Well, he wanted to. Just like in the school office, he actually only loped forward in his usual canter. Bending low, he threw his arms around Harry’s left thigh and pulled, attempting to unbalance Harry and bring him crashing to the floor. He strained and grunted, but could not move Harry an inch.
‘Hor-ri-ble,’ Harry moaned and kicked his leg up.
Richard felt himself lifted from the ground. Unable to keep hold on Harry’s leg, he continued to rise. His stomach folded around itself as he though he were on a rollercoaster. It wasn’t until he looked down and saw the Google maps version of his school that he realised how high Harry had kicked him.
A bird squawked at him as he crossed its flight path. A white-tailed eagle, he noted, all the way from the Isle of Wight. Richard was surprised and pleased with this once-in-a-lifetime encounter, though more surprised that he could feel pleasure while being hurled into the sky.
As his ascent slowed, he knew he was as good as dead. Gravity would claim him and drag him down, conspiring with the ground to flatten him like a pancake. A raspberry filled pancake.

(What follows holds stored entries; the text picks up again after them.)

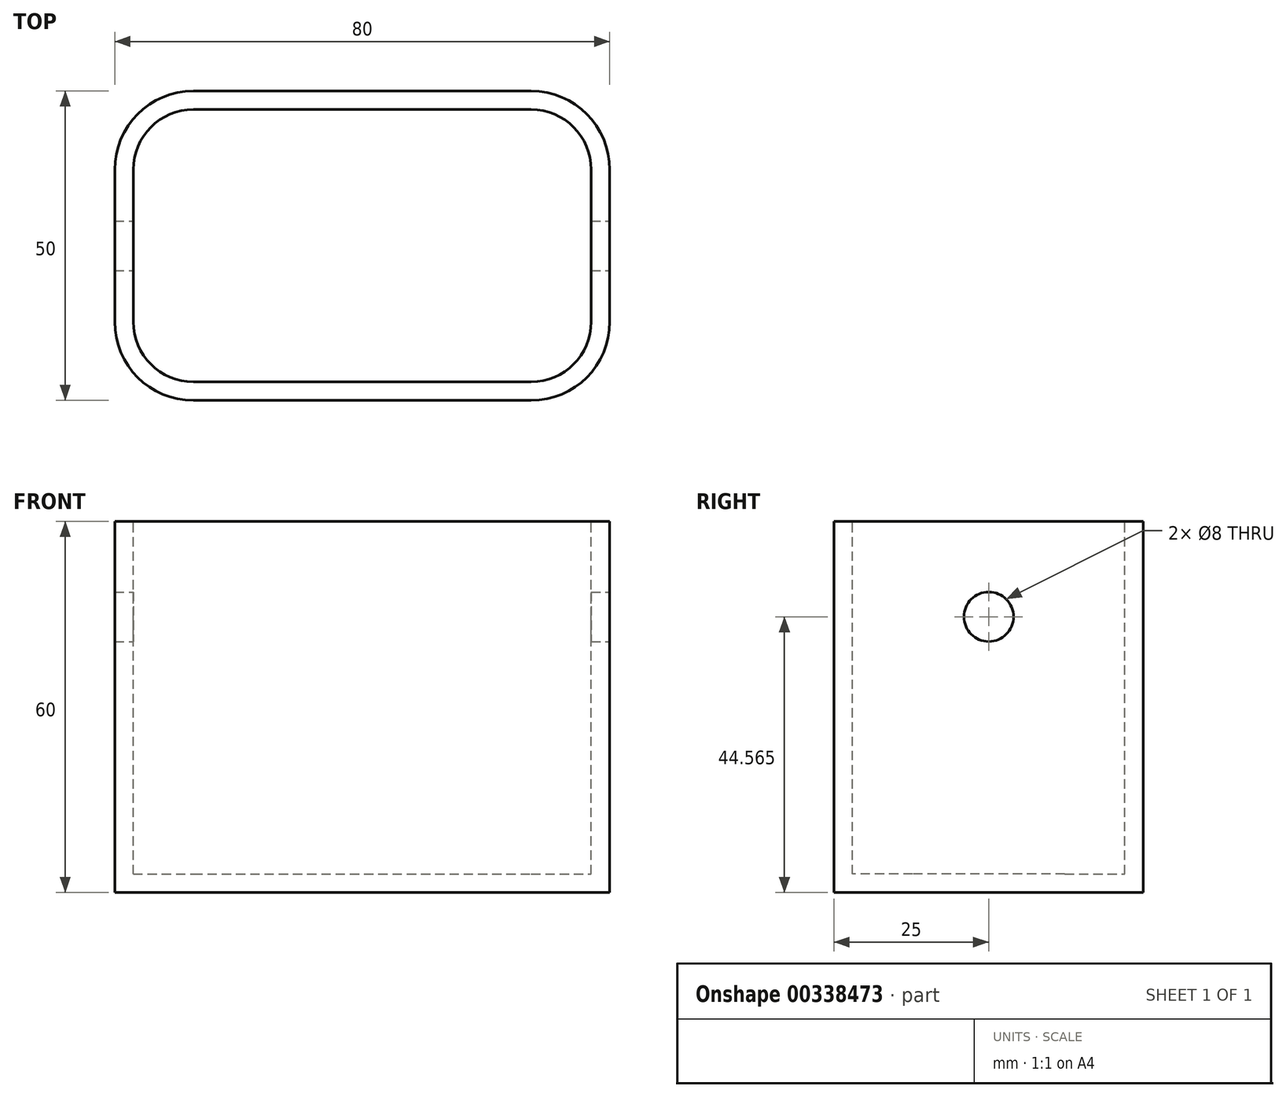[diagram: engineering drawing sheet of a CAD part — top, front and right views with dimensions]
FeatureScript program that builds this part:
annotation { "Feature Type Name" : "Feature", "Feature Type Description" : "" }
export const myFeature = defineFeature(function(context is Context, id is Id, definition is map)
    precondition{}
    {
        {
            var Q0;
            Q0=qCreatedBy(makeId("Top.planeOp"),FACE);
            var sketch = newSketch(context, id + "F0", { "sketchPlane" : qUnion([Q0])});
            skLineSegment(sketch, "E0.bottom", {"start": v(-42.13, 25) * mm, "end": v(37.87, 25) * mm});
            skLineSegment(sketch, "E0.top", {"start": v(-42.13, -25) * mm, "end": v(37.87, -25) * mm});
            skLineSegment(sketch, "E0.left", {"start": v(-42.13, 25) * mm, "end": v(-42.13, -25) * mm});
            skLineSegment(sketch, "E0.right", {"start": v(37.87, 25) * mm, "end": v(37.87, -25) * mm});
            skCircle(sketch, "E1", {"center": v(-15.79, 49.85) * mm, "radius": 4.37 * mm});
            skSolve(sketch);
        }
        {
            var Q0;
            Q0=makeQuery(id+"F0.imprint","IMPRINT",FACE,{"disambiguationData":[TD([[makeQuery(id+"F0.imprint","IMPRINT",EDGE,{"derivedFrom":sQuery(id+"F0.wireOp",EDGE,"E0.bottom")}),-1.0]])]});
            extrude(context, id + "F1", {"entities" : qUnion([Q0]), "depth" : 60 * mm});
        }
        {
            var Q0;
            Q0=makeQuery(id+"F1.opExtrude","SWEPT_EDGE",EDGE,{"disambiguationData":[OSD([sQuery(id+"F0.wireOp",EDGE,"E0.top"),sQuery(id+"F0.wireOp",EDGE,"E0.left")])]});
            var Q1;
            Q1=makeQuery(id+"F1.opExtrude","SWEPT_EDGE",EDGE,{"disambiguationData":[OSD([sQuery(id+"F0.wireOp",EDGE,"E0.bottom"),sQuery(id+"F0.wireOp",EDGE,"E0.right")])]});
            var Q2;
            Q2=makeQuery(id+"F1.opExtrude","SWEPT_EDGE",EDGE,{"disambiguationData":[OSD([sQuery(id+"F0.wireOp",EDGE,"E0.top"),sQuery(id+"F0.wireOp",EDGE,"E0.right")])]});
            var Q3;
            Q3=makeQuery(id+"F1.opExtrude","SWEPT_EDGE",EDGE,{"disambiguationData":[OSD([sQuery(id+"F0.wireOp",EDGE,"E0.bottom"),sQuery(id+"F0.wireOp",EDGE,"E0.left")])]});
            fillet(context, id + "F2", {"entities" : qUnion([Q0, Q1, Q2, Q3]), "radius" : 12.7 * mm, "tangentPropagation" : true, "allowEdgeOverflow" : false});
        }
        {
            var Q0;
            Q0=makeQuery(id+"F1.opExtrude","CAP_FACE",FACE,{"disambiguationData":[OSD([sQuery(id+"F1q6g8jRJRVMzjX_0.wireOp",EDGE,"GZDelA3o-2cIQ-npDF-fh1f-AlR4BgICvqZV.bottom"),sQuery(id+"F1q6g8jRJRVMzjX_0.wireOp",EDGE,"GZDelA3o-2cIQ-npDF-fh1f-AlR4BgICvqZV.top"),sQuery(id+"F1q6g8jRJRVMzjX_0.wireOp",EDGE,"GZDelA3o-2cIQ-npDF-fh1f-AlR4BgICvqZV.left"),sQuery(id+"F1q6g8jRJRVMzjX_0.wireOp",EDGE,"GZDelA3o-2cIQ-npDF-fh1f-AlR4BgICvqZV.right")])],"isStart":false});
            var Q1;
            Q1=makeQuery(id+"F1.opExtrude","CAP_FACE",FACE,{"disambiguationData":[OSD([sQuery(id+"F0.wireOp",EDGE,"E0.bottom"),sQuery(id+"F0.wireOp",EDGE,"E0.top"),sQuery(id+"F0.wireOp",EDGE,"E0.left"),sQuery(id+"F0.wireOp",EDGE,"E0.right")])],"isStart":false});
            shell(context, id + "F3", {"entities" : qUnion([Q0, Q1]), "thickness" : 3 * mm});
        }
        {
            var Q0;
            Q0=makeQuery(id+"F1.opExtrude","SWEPT_FACE",FACE,{"disambiguationData":[OSD([sQuery(id+"F0.wireOp",EDGE,"E0.right")])]});
            var sketch = newSketch(context, id + "F4", { "sketchPlane" : qUnion([Q0])});
            skCircle(sketch, "E2", {"center": v(0, 44.56) * mm, "radius": 5.9 * mm});
            skSolve(sketch);
        }
        {
            var Q0;
            Q0=sQuery(id+"F4.wireOp",VERTEX,"E2.center");
            var Q1;
            Q1=makeQuery(id+"F1.opExtrude","SWEPT_BODY",BODY,{"disambiguationData":[OSD([sQuery(id+"F0.wireOp",EDGE,"E0.bottom"),sQuery(id+"F0.wireOp",EDGE,"E0.top"),sQuery(id+"F0.wireOp",EDGE,"E0.left"),sQuery(id+"F0.wireOp",EDGE,"E0.right")])]});
            hole(context, id + "F5", {"style" : HoleStyle.SIMPLE, "endStyle" : HoleEndStyle.THROUGH, "standardTappedOrClearance" : lookupTablePath({ "standard" : "ISO", "size" : "5", "type" : "鑽孔" }), "standardBlindInLast" : lookupTablePath({ "standard" : "ISO", "size" : "5", "type" : "鑽孔" }), "holeDiameter" : 8 * mm, "tappedDepth" : 12.7 * mm, "tapClearance" : 3, "locations" : qUnion([Q0]), "scope" : qUnion([Q1])});
        }
    });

Reaching the apex of his flight, Richard closed his eyes. He hung there for a moment…
…and a moment longer…
…then opened his eyes again.
The ground was not rushing toward him. He was not falling to his squelchy death. He was floating in mid-air, neither rising nor falling.
I can fly, he realised.
Aiming himself at Harry, he rocketed down, colliding with him in a painful tangle of skin and flesh. As Harry tumbled to the ground – crying ‘Hor-ri-ble’ – Richard dropped from him, quickly rolled away and got to his feet.

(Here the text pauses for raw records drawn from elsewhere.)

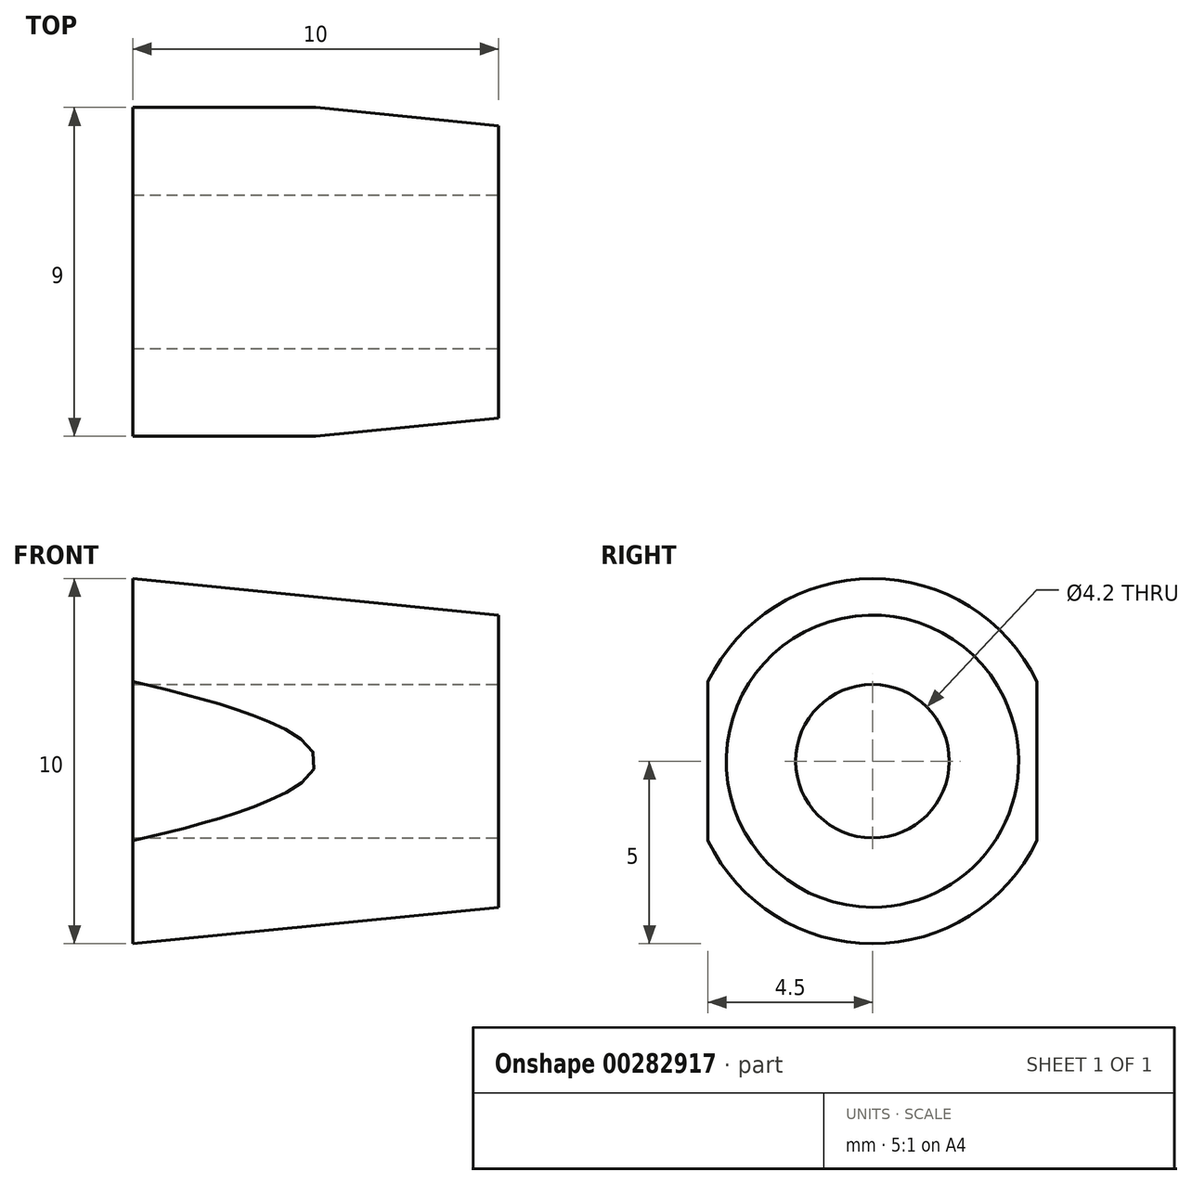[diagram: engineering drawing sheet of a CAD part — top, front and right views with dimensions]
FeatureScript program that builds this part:
annotation { "Feature Type Name" : "Feature", "Feature Type Description" : "" }
export const myFeature = defineFeature(function(context is Context, id is Id, definition is map)
    precondition{}
    {
        {
            var Q0;
            Q0=qCreatedBy(makeId("Front.planeOp"),FACE);
            var sketch = newSketch(context, id + "F0", { "sketchPlane" : qUnion([Q0])});
            skLineSegment(sketch, "E0", {"start": v(0, 0) * mm, "end": v(-10, 0) * mm});
            skLineSegment(sketch, "E1", {"start": v(-10, 0) * mm, "end": v(-10, 5) * mm});
            skLineSegment(sketch, "E2", {"start": v(-10, 5) * mm, "end": v(0, 4) * mm});
            skLineSegment(sketch, "E3", {"start": v(0, 4) * mm, "end": v(0, 0) * mm});
            skSolve(sketch);
        }
        {
            var Q0;
            Q0=makeQuery(id+"F0.imprint","IMPRINT",FACE,{"disambiguationData":[TD([[makeQuery(id+"F0.imprint","IMPRINT",EDGE,{"derivedFrom":sQuery(id+"F0.wireOp",EDGE,"E0")}),-1.0]])]});
            var Q1;
            Q1=sQuery(id+"F0.wireOp",EDGE,"E0");
            revolve(context, id + "F1", {"entities" : qUnion([Q0]), "axis" : qUnion([Q1]), "revolveType" : RevolveType.FULL});
        }
        {
            var Q0;
            Q0=makeQuery(id+"F1.opRevolve","SWEPT_FACE",FACE,{"disambiguationData":[OSD([sQuery(id+"F0.wireOp",EDGE,"E3")])]});
            var sketch = newSketch(context, id + "F2", { "sketchPlane" : qUnion([Q0])});
            skLineSegment(sketch, "E4", {"start": v(-4.5, 7.5) * mm, "end": v(-4.5, -7.5) * mm});
            skLineSegment(sketch, "E5", {"start": v(-4.5, -7.5) * mm, "end": v(4.5, -7.5) * mm});
            skLineSegment(sketch, "E6", {"start": v(4.5, -7.5) * mm, "end": v(4.5, 7.5) * mm});
            skLineSegment(sketch, "E7", {"start": v(4.5, 7.5) * mm, "end": v(-4.5, 7.5) * mm});
            skLineSegment(sketch, "E8", {"start": v(0, 0) * mm, "end": v(12, 0) * mm, "construction": true});
            skLineSegment(sketch, "E9", {"start": v(0, 0) * mm, "end": v(0, 13.4) * mm, "construction": true});
            skSolve(sketch);
        }
        {
            var Q0;
            Q0 = qSketchRegion(id + "F2", true);
            extrude(context, id + "F3", {"entities" : qUnion([Q0]), "operationType" : NewBodyOperationType.INTERSECT, "endBound" : BoundingType.THROUGH_ALL, "oppositeDirection" : true, "depth" : 25 * mm});
        }
        {
            var Q0;
            Q0=makeQuery(id+"F1.opRevolve","SWEPT_FACE",FACE,{"disambiguationData":[OSD([sQuery(id+"F0.wireOp",EDGE,"E3")])]});
            var sketch = newSketch(context, id + "F4", { "sketchPlane" : qUnion([Q0])});
            skPoint(sketch, "E10", {"position": v(0, 0) * mm});
            skSolve(sketch);
        }
        {
            var Q0;
            Q0=sQuery(id+"F4.wireOp",VERTEX,"E10");
            var Q1;
            Q1=makeQuery(id+"F1.opRevolve","SWEPT_BODY",BODY,{"disambiguationData":[OSD([sQuery(id+"F0.wireOp",EDGE,"E0"),sQuery(id+"F0.wireOp",EDGE,"E1"),sQuery(id+"F0.wireOp",EDGE,"E2"),sQuery(id+"F0.wireOp",EDGE,"E3")])]});
            hole(context, id + "F5", {"style" : HoleStyle.SIMPLE, "endStyle" : HoleEndStyle.THROUGH, "standardTappedOrClearance" : lookupTablePath({ "standard" : "ISO", "engagement" : "75%", "pitch" : "0.8 mm", "size" : "M5", "type" : "Tapped" }), "standardBlindInLast" : lookupTablePath({ "standard" : "ISO", "engagement" : "75%", "pitch" : "0.8 mm", "size" : "M5", "type" : "Tapped" }), "holeDiameter" : 4.2 * mm, "showTappedDepth" : true, "tappedDepth" : 12 * mm, "tapClearance" : 3, "locations" : qUnion([Q0]), "scope" : qUnion([Q1]), "majorDiameter" : 5 * mm});
        }
    });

Harry’s arms and legs thrashed wildly as he floundered on the floor. His weight was preventing him getting up. He resembled an upside-down tortoise, limbs uselessly pushing at the air.
Believing one more strike from high above would finish his opponent, Mighty Man leapt into the air.
And landed a foot away.
He tried again, putting his arms out to cut through the sky, but was on the ground within a second. Richard knew that, to Griffin and the rest of the children, he would look like he was jumping up and down in victory.
But the only victory Richard had was a new insight about his superpowers. The laser vision had been used to banish the tentacled monster; super speed had gotten Griffin home quickly; an immense strength had crushed the bat mosquito; Richard had been saved from death by the power of flight. Mighty Man had lots of powers, Richard instinctively knew, but he could only use each once.
‘Hor-ri-ble,’ Harry said sadly.
Richard approached him warily.
Harry was still flailing his arms about but now with less vigour. A huge, green tear escaped the corner of his eye.
Richard’s heart went out to Harry. He was not necessarily a bad man; he had just been angry in the grief of his mother’s passing.
‘Hor-ri-ble,’ he whined quietly.
‘No,’ Richard said softly, ‘you’re not horrible.’ He gently placed a hand on Harry’s cheek. It was cold to the touch.
‘Hor-ri-ble?’
‘No,’ Richard repeated. ‘You’re Harry Ball.’
With an empathy beyond his years, Richard wept for Harry.
Their eyes locked together. Harry smiled. As he began to vanish, his mouth moved one last time.
The words were not spoken aloud, but Richard read the sentiment in his eyes: thank you.